Common broadcasting patterns in NumPy - Time & Space Complexity
When using NumPy, broadcasting lets us do math on arrays of different shapes without extra loops.
We want to know how the time to run these operations grows as arrays get bigger.
Analyze the time complexity of the following code snippet.
import numpy as np
A = np.ones((1000, 1000))
B = np.arange(1000).reshape(1000, 1)
C = A + B # Broadcasting B to match A's shape
This code adds a 1000x1000 array to a 1000x1 array by broadcasting the smaller array.
Identify the loops, recursion, array traversals that repeat.
- Primary operation: Element-wise addition over the full 1000x1000 array.
- How many times: Once for each of the 1,000,000 elements in the result.
As the arrays get bigger, the number of additions grows with the total number of elements in the output.
| Input Size (n) | Approx. Operations |
|---|---|
| 10 | 100 (10x10) |
| 100 | 10,000 (100x100) |
| 1000 | 1,000,000 (1000x1000) |
Pattern observation: Operations grow roughly with the product of the output array dimensions.
Time Complexity: O(n*m)
This means the time grows proportionally to the total number of elements in the output array.
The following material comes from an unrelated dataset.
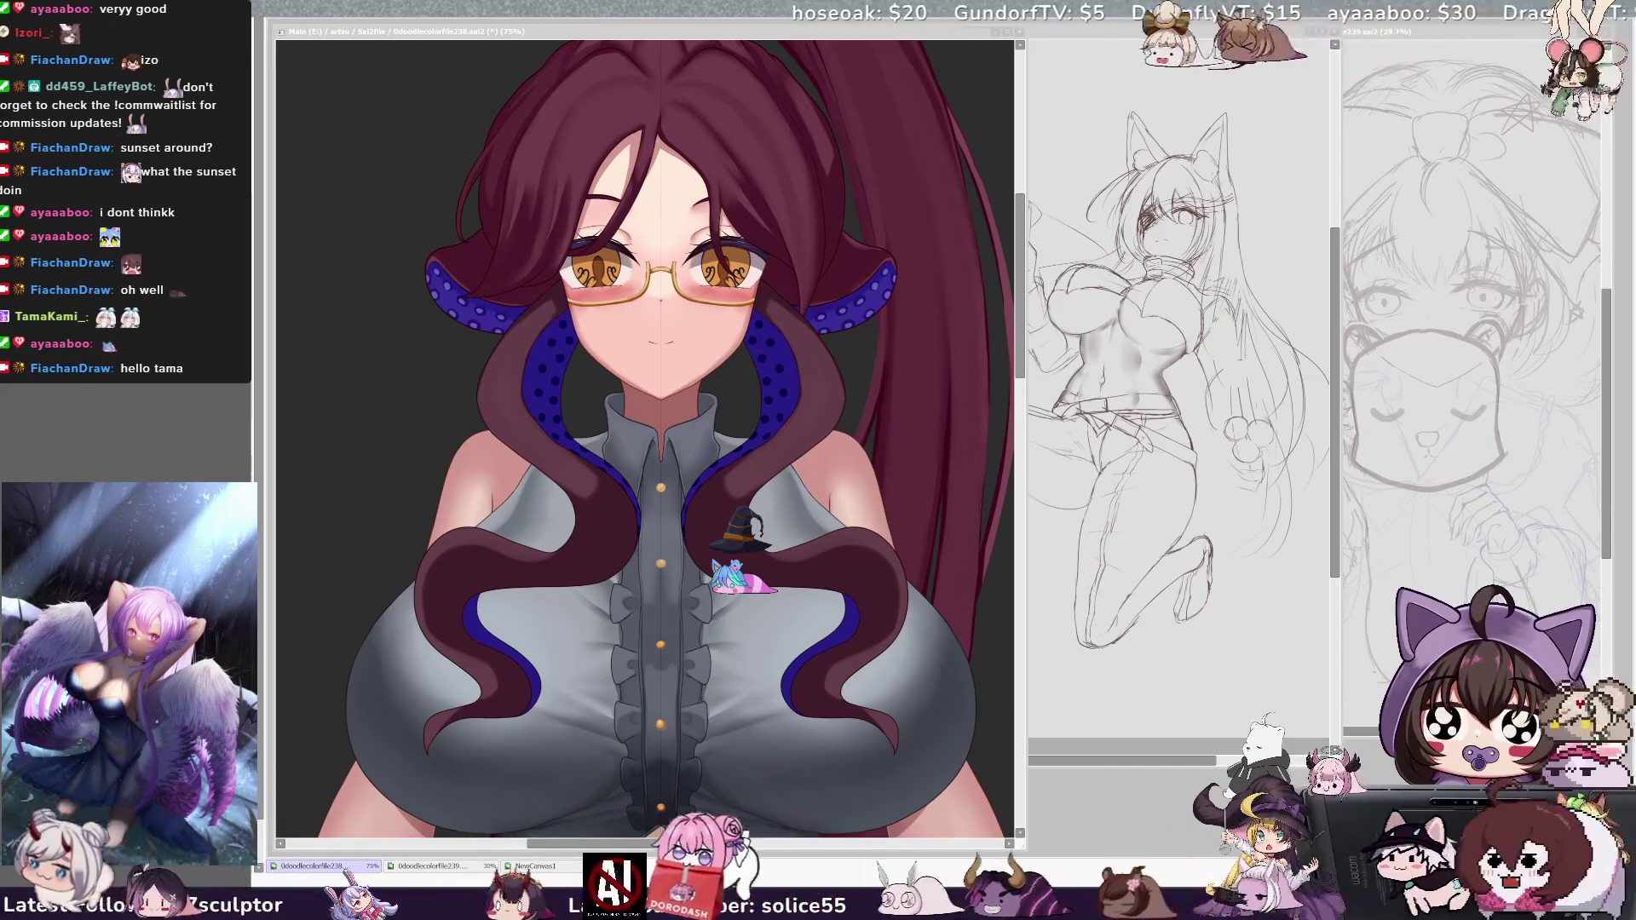
pyautogui.press('ctrl+Tab')
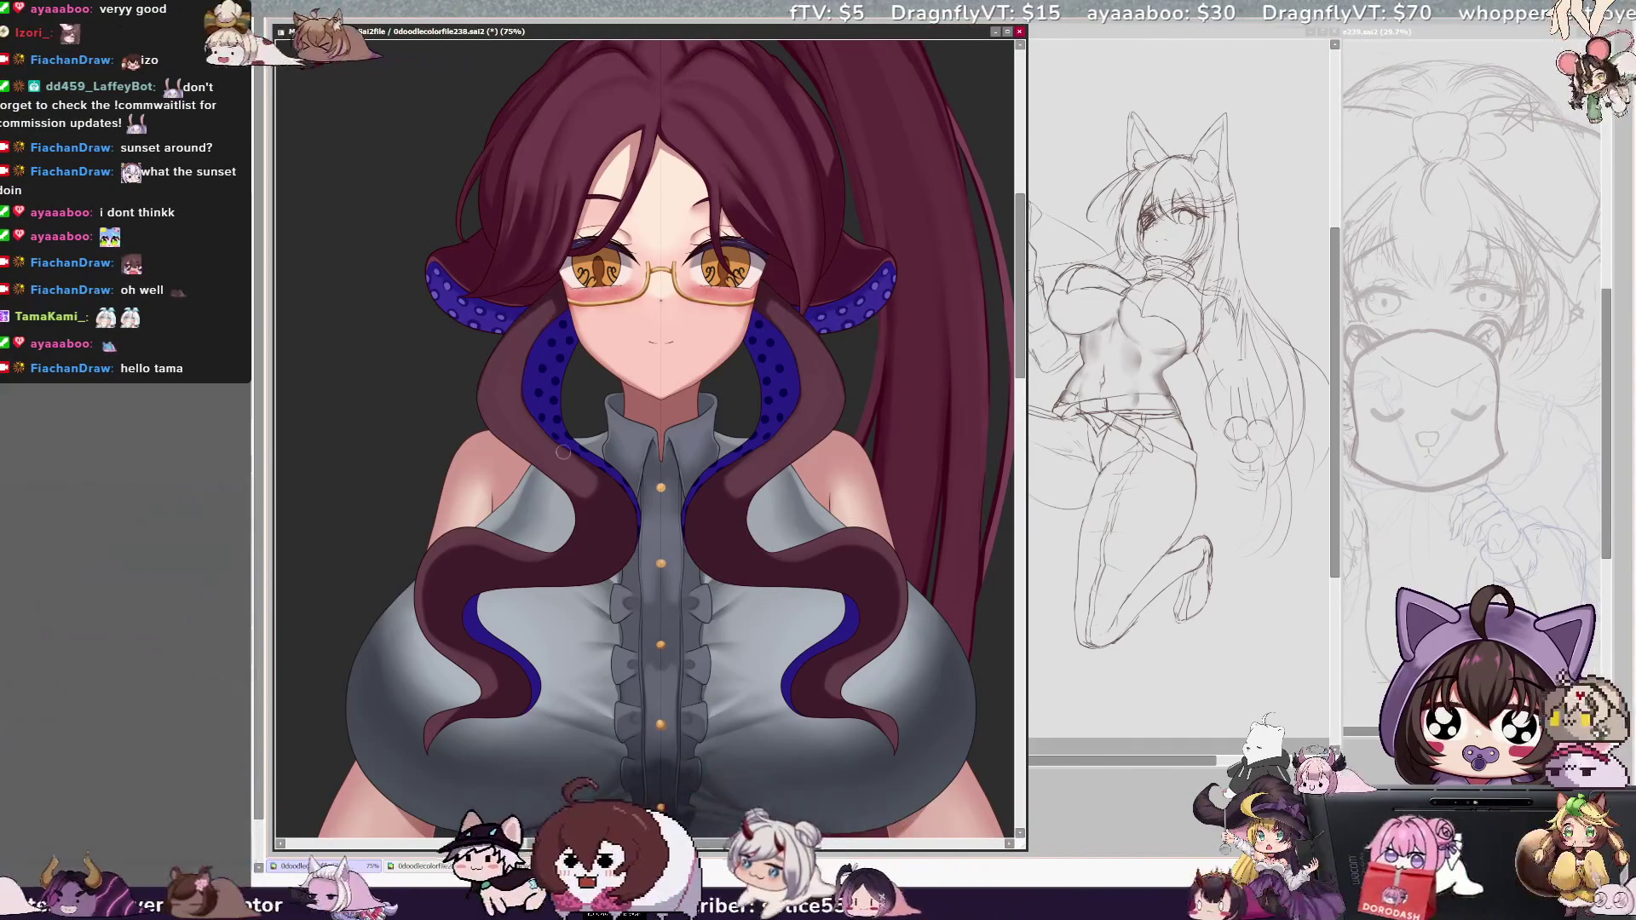
pyautogui.press('ctrl+Tab')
[X] Wrong: "Broadcasting makes the operation run only as fast as the smaller array."
[OK] Correct: Even though broadcasting avoids copying data, the operation still processes every element in the output array, so time depends on the output size.
Understanding broadcasting time helps you explain how vectorized code scales and why it's efficient compared to loops.
What if we changed the smaller array to have shape (1, m) instead of (n, 1)? How would the time complexity change?